• **Extrait choisi**:
- - -
Juice : destination Jupiter et ses lunes glacées

La mission européenne Juice s’est envolée le 14 avril à bord d’une Ariane 5 pour un long voyage de 8 ans. JUICE, pour JUpiter ICy moons Explorer, va aller explorer 3 des plus grandes lunes de Jupiter et la géante gazeuse.

Décollage Ariane 5 VA260 le 14/04/2023 avec la sonde JUICE de l’ESA à bord (crédits : ESA / Stéphane Corvaja)
Juice avant la mise sous coiffe, installée sur le lanceur Ariane 5 (crédit ESA/Arianespace/CNES)
- - -
• **Enregistrements**:
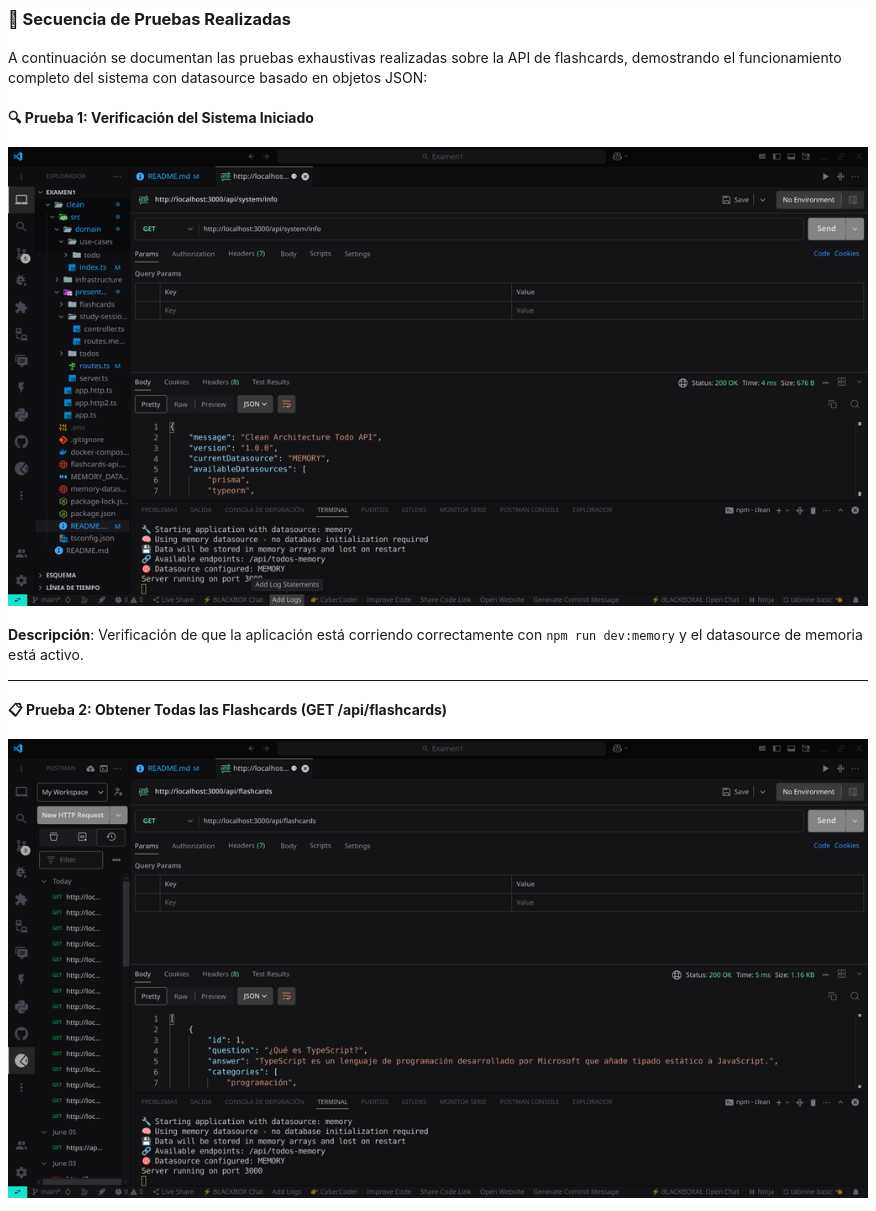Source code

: ### 🧪 Secuencia de Pruebas Realizadas

A continuación se documentan las pruebas exhaustivas realizadas sobre la API de flashcards, demostrando el funcionamiento completo del sistema con datasource basado en objetos JSON:

#### **🔍 Prueba 1: Verificación del Sistema Iniciado**
![Evidencia 1 - Sistema Funcionando](./doc/evidencias/image.png)

**Descripción**: Verificación de que la aplicación está corriendo correctamente con `npm run dev:memory` y el datasource de memoria está activo.

---

#### **📋 Prueba 2: Obtener Todas las Flashcards (GET /api/flashcards)**
![Evidencia 2 - GET All Flashcards](./doc/evidencias/image2.png)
- - -
• **Consignes**:
A) Recopiez, dans le texte sur la mission Juice, le passage qui va de "La mission européenne" jusqu'à "5 (crédit ESA/Arianespace/CNES)".
B) Dans le texte sur la mission Juice, à bord de quel lanceur la sonde s'est-elle envolée ?
C) Poursuivez le texte sur la mission Juice à partir de l'endroit où il s'arrête.

• **Réponses fournies**:
A)
La mission européenne Juice s’est envolée le 14 avril à bord d’une Ariane 5 pour un long voyage de 8 ans. JUICE, pour JUpiter ICy moons Explorer, va aller explorer 3 des plus grandes lunes de Jupiter et la géante gazeuse.

Décollage Ariane 5 VA260 le 14/04/2023 avec la sonde JUICE de l’ESA à bord (crédits : ESA / Stéphane Corvaja)
Juice avant la mise sous coiffe, installée sur le lanceur Ariane 5 (crédit ESA/Arianespace/CNES)

B) Une Ariane 5.

C)
Juice est la première mission développée par l’Europe vers Jupiter. Elle va explorer le système jovien avec un focus sur les 3 lunes glacées Ganymède, Europe et Callisto. Les instruments de la mission vont aider les scientifiques à comprendre s’il y a des conditions favorables à l’habitabilité dans cette région du Système Solaire. Mais l’arrivée à Jupiter ne se fera pas avant 2031 après de nombreuses assistances gravitationnelles. La construction de la sonde a dû faire face à de nombreux défis. Découvrez dans la suite de l’article la mission passionnante Juice plus en détail !

Le système jovien : des lunes glacées aux océans souterrains potentiellement habitables

Jupiter est la plus grande planète du Système Solaire (11 fois la taille de la Terre) et se trouve en moyenne à 778 millions de km du Soleil (ou 5,2 Unités Astronomiques – 1UA = distance Terre-Soleil). Elle est située en moyenne à 628 millions de km de la Terre.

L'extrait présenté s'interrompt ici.